Shwe Mann, the Union Parliament Speaker who was dismissed from his post as ruling party chairman on Wednesday night, was back in his parliamentary office in Naypyidaw on Friday, according to a parliament staffer.
When news first broke of his dramatic late night removal on Wednesday, speculation swirled on the whereabouts of the now former chairman of the Union Solidarity and Development Party (USDP) and whether he had been placed under house arrest.
Khin Maung Oo, a parliamentary officer in Naypyidaw, told The Irrawaddy that Shwe Mann came to his office as normal on Friday.
The former general, whose presidential ambitions have been well publicized, also made his first public comments on Friday since his sudden fall from grace.
In a short Facebook post, Shwe Mann thanked those supporters who had expressed concern for him.
“I will keep working together with the people and doing good things for them until my time has ended,” Shwe Mann wrote in the post which was accompanied by a photo of him sitting at his desk.
Deposed USDP secretary general Maung Maung Thein was currently at home, Khin Maung Oo said, but his movements had not been restricted.
Only hours before the purge of Shwe Mann loyalists on Wednesday night, President Thein Sein announced the resignation of several ministers who have now taken up key positions in the party’s central committee.

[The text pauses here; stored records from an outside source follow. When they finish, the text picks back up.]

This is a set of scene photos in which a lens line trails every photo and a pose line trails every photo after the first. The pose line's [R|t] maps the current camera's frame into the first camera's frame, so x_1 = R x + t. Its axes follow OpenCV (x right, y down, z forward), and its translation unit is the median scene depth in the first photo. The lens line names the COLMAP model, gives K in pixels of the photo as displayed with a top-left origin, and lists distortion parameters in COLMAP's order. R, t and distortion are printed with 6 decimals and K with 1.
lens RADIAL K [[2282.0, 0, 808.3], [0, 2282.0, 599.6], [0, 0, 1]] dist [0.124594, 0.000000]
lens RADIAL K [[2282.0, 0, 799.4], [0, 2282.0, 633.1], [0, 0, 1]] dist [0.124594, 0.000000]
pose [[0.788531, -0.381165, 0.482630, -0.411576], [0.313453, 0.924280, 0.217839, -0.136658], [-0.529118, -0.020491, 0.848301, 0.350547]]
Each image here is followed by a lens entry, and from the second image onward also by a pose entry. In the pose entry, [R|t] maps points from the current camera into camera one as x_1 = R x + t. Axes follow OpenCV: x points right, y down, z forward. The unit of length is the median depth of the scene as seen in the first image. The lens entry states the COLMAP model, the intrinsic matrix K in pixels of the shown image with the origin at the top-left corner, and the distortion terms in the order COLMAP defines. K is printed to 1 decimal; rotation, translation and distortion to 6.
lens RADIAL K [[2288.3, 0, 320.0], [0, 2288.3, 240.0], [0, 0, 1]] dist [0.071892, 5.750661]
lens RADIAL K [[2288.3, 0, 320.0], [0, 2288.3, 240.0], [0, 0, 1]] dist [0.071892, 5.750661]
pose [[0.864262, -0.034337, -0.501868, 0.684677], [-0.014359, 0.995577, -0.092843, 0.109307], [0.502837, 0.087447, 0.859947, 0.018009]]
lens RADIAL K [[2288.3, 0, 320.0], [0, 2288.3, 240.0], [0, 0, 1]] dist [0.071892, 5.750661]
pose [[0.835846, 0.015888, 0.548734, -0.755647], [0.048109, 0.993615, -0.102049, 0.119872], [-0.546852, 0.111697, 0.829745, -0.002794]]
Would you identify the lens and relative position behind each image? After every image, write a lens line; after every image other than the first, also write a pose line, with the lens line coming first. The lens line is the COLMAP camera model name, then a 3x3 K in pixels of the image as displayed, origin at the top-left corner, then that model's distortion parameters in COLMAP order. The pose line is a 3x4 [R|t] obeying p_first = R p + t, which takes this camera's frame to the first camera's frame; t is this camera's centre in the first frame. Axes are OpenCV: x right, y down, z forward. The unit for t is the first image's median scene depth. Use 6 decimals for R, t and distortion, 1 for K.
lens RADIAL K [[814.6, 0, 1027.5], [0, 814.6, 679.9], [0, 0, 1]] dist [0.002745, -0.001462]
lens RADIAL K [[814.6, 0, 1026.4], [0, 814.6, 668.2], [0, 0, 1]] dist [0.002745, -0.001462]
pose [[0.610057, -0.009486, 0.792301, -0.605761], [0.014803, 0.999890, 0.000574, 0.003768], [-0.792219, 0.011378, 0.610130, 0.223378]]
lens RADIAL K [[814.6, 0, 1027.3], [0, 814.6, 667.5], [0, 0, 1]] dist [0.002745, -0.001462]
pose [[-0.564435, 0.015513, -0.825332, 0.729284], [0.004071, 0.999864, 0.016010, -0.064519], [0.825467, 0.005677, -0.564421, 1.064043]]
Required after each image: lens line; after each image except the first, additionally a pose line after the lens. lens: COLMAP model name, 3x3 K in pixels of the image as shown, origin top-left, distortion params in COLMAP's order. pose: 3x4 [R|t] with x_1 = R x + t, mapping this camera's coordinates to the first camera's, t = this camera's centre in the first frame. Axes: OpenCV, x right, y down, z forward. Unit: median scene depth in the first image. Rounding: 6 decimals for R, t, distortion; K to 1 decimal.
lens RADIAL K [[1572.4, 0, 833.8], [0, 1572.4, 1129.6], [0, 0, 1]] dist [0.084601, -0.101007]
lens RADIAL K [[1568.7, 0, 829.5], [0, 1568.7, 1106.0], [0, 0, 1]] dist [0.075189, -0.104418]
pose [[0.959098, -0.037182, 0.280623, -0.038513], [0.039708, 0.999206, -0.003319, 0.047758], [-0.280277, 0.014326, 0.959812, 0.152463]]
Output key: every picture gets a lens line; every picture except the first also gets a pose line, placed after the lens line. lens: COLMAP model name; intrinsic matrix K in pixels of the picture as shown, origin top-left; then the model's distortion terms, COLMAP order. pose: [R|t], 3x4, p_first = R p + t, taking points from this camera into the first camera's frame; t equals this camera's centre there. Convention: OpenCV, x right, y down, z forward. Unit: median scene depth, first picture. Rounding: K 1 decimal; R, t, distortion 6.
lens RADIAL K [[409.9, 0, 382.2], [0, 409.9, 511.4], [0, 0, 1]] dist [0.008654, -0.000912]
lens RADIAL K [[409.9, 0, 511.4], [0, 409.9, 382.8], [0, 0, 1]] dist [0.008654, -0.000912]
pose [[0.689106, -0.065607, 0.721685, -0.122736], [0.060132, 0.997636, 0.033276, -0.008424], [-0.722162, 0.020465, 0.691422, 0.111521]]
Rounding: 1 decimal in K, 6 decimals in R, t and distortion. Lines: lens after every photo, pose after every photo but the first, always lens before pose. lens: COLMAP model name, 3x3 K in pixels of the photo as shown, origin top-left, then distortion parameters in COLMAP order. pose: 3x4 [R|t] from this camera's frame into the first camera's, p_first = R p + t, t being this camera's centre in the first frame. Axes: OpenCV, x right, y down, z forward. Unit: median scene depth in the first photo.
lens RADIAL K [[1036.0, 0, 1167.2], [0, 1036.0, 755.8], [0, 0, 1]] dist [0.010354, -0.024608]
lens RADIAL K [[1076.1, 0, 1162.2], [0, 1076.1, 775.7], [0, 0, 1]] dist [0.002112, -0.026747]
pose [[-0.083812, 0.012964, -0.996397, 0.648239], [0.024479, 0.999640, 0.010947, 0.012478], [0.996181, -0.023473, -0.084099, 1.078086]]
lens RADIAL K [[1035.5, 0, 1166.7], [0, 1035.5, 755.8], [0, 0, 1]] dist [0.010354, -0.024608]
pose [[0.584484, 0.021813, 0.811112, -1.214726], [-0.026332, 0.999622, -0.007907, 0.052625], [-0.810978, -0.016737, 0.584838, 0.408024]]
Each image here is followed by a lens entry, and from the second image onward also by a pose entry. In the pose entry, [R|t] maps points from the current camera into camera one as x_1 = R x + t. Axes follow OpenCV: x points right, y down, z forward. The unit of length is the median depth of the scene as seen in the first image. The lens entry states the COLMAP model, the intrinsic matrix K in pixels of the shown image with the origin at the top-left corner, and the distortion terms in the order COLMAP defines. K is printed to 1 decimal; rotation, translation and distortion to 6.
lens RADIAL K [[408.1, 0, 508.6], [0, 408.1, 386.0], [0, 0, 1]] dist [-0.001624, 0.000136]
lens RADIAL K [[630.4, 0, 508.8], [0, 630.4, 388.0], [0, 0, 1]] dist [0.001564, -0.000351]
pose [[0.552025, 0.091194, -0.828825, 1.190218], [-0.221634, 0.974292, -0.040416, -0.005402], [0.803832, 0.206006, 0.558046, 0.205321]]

Tin Naing Thein, who resigned his ministerial position in the President’s Office on Wednesday, replaced Maung Maung Thein as USDP general secretary.
The former party vice chairman, Htay Oo, will jointly chair the party alongside President Thein Sein, according to a USDP statement issued on Thursday.
Friday is the deadline for Burma’s political parties to submit candidate lists to the Union Election Commission for the national poll in November.
The USDP revealed on Wednesday that at least one senior administration official, President’s Office Minister Soe Thein, had tendered his resignation from the party and would contest the election as an independent. Another Thein Sein ally, Aung Min, was also reportedly considering running as an independent candidate.
But in what appears to be another indication of a party hierarchy in flux, a leadership roster posted to the USDP website on Friday included the names of both men—or unrelated party cadres who share the same name—as members of the USDP central committee.
The candidacy status of the two President’s Office ministers remained unclear on Friday evening.